Jean Labadie est le CEO et le fondateur de la société Le Pacte, une société chargée de la distribution, de la production et des ventes internationales de film, créée en 2007. Elle compte 20 salariés et s’occupe de la distribution d’environ 20 films par an, la plupart des films d’auteur, français (Ozon, Amalric, Resnais etc.) et des chefs-d’ɶuvre des grands réalisateurs du monde (Moretti, Jarmusch, Loach ou Mungiu). Le catalogue de la société déploie plus de 200 titres. Plusieurs de ces films ont été recompensés à Cannes, tels que Gomorra, Drive, Post Tenebras Lux, Au-delà des collines, Heli ou Maps to the Stars. Dès le début, la société a accompagné plusieurs auteurs tels que Matteo Garrone, Carlos Reygadas, Jim Jarmusch, Terry Gilliam ou John Boorman.

Jean Labadie a travaillé aussi avec d’autres sociétés qu’il a conduites ou qu’il a fondées, comme Paradis Films, une société de production, et Bac Films, une société de distribution. Il a ainsi distribué plus de 500 films, 8 films ayant remporté la Palme d’Or à Cannes (Sailor et Lula, Barton Fink, Les meilleures intentions, La leçon de piano, La chambre du fils, Le pianiste, 4 mois, 3 semaines et 2 jours). Il a produit ou coproduit environ 50 films, y compris Indochine, distingué par un Oscar du meilleur film étranger en 1992.

Il a été le propriétaire de plusieures salles de cinéma et de multiplexes, en fondant Élysées Biarritz pour les premières.
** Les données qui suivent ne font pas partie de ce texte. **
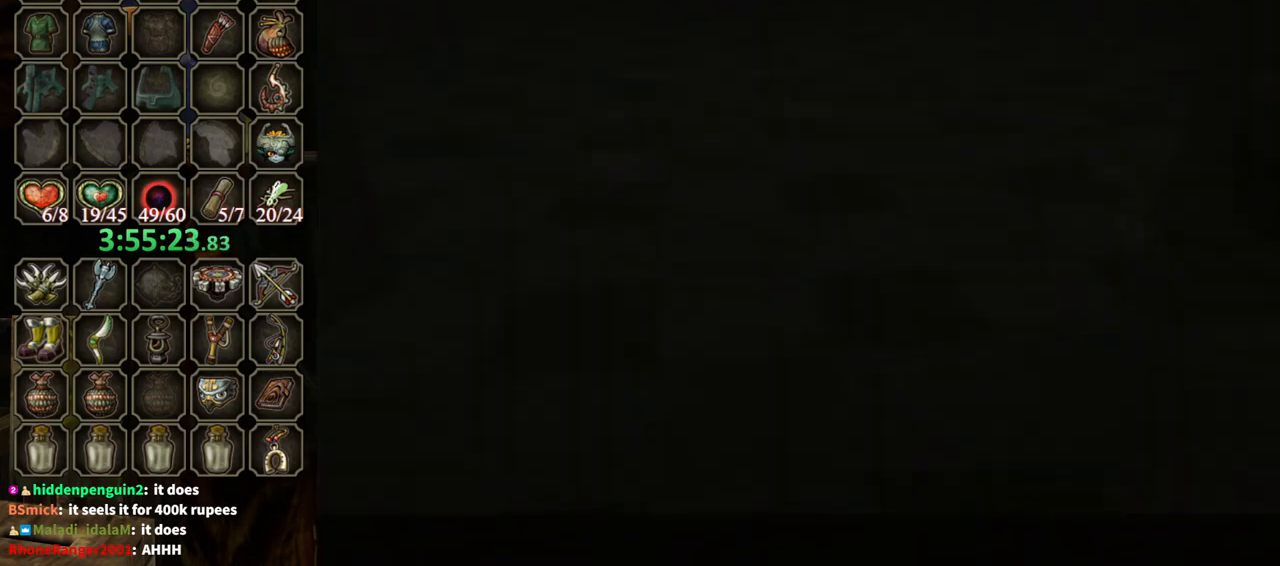
{"buttons": [], "left_stick": "up-right", "right_stick": "center", "events": [[67, "START", "up"], [167, "left_stick", "up-right"]]}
Ses autres sociétés ont eu du succès aussi – Mars Films, une compagnie de distribution qui s’est occupée de plus d’une centaine de films, a été cédée au Studio Canal en 2003; Wild Side Video, une société de distribution vidéo, et Wild Side Films, spécialisée en l’acquisition des droits et en distribution, dédiée aux films d’auteur, ont été achetées par Wild Bunch en 2004.

 

David Castorina a une expérience de plus de 12 ans dans l’industrie du film sur plusierus marchés internationaux. Il a une grande connaissance de la dynamique du marché international et une profonde compréhension du consommateur de cinéma. Il a travaillé dans les départements de marketing et de vente pour le compte de clients comme Universal Pictures, Twentieth Century Fox et Warner Bros.

Actuellement, il est le CEO MUSO pour la France et le Benelux et il s’occupe de la stratégie de développement de la compagnie en Éurope.

MUSO recueille les analyses obtenues de 4 milliards de pages pour des centaines de clients, tels que les grands studios d’enregistrement, les sociétés de production et d’autres compagnies internationales.